Prof Melissa Leach, Director of the Institute of Development Studies and co-lead of the Social Science in Humanitarian Action Platform, who participated in the roundtable that informed the report, said:
“Vaccine hesitancy is nothing new, and not specific to Covid-19. As wide ranging work from social scientists and humanities scholars shows us, vaccine anxieties and anti-vaccination sentiment have existed for as long as vaccines themselves, both in the UK and around the world – going back to the Anti-Compulsory Vaccination League formed in response to the 1867 Vaccination Act, extending through the MMR controversy that began in the 1990s, and encompassing hesitancy around oral polio vaccines, HPV vaccines and more in Africa and Asia.
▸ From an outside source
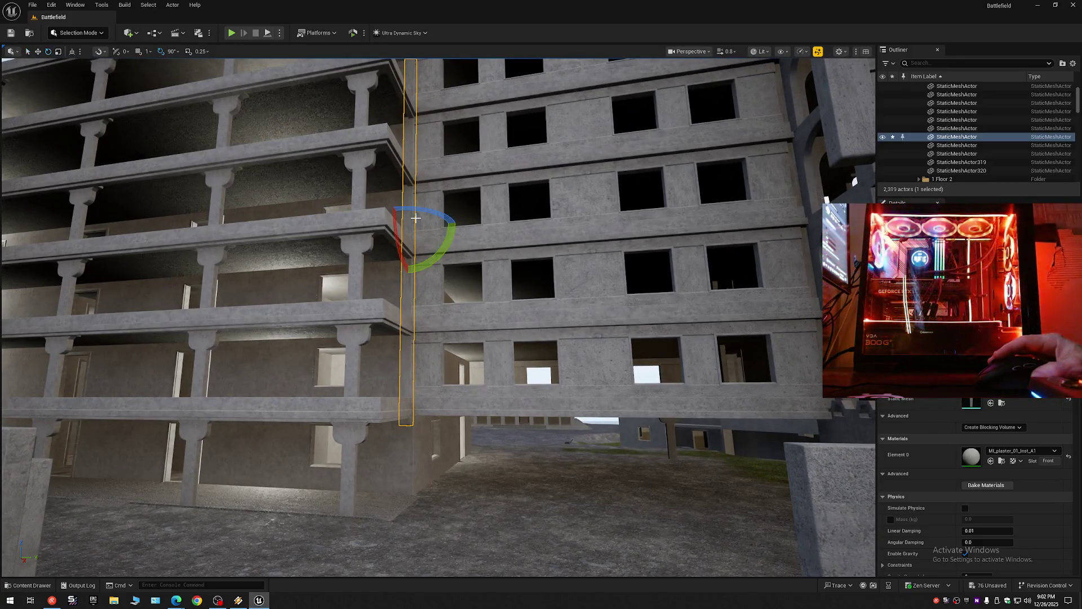
drag(411, 229, 409, 282)
scroll(409, 282, up, 5)
scroll(606, 283, up, 5)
This important report brings together key insights from this longstanding body of work, linking it credibly with recent survey data on attitudes to possible Covid-19 vaccination amongst British and US publics. Important insights include that vaccines are social phenomena as much as technical ones, and people will always interpret, accept or worry about them in their social contexts. Publics are not ignorant or ‘empty vessels’ ready to absorb the information put out by public health authorities or indeed the apparent ‘misinformation’ put out by anti-vaxx campaigners; they will always interpret this in the light of their own experiences, community relationships, and their broader trust in state and global agencies and authorities. Social difference is key, and gender, ethnicity, class and other factors and inequalities shape who hesitates, and why. Effective public engagement with vaccination needs not one-way messaging, but respectful dialogue and community engagement. These are longstanding lessons from multiple settings about what it takes to understand vaccine hesitancy and to build vaccine confidence, and they are highly relevant now. Moreover, for Covid-19 vaccines, the rapidity of their development, the multiplicity and novelty of technological platforms, and the new, complex contexts of their roll-out including a social-media led ‘infodemic’ and science-policy controversies over the handling of the pandemic – are likely to intensify anxieties. In short, vaccine hesitancy is set to be a huge issue for Covid-19; building vaccine confidence is a massive priority, and social science insights are vital to support this.”
‘COVID-19 vaccine deployment: Behaviour, ethics, misinformation and policy strategies’ was published by the Royal Society and the British Academy at 00:01 UK time on Tuesday 10 November 2020.
Prof Melissa Leach: “I’m one of the participants in the British Academy/Royal Society roundtable that informed this report, and am one of the social scientists cited in it.”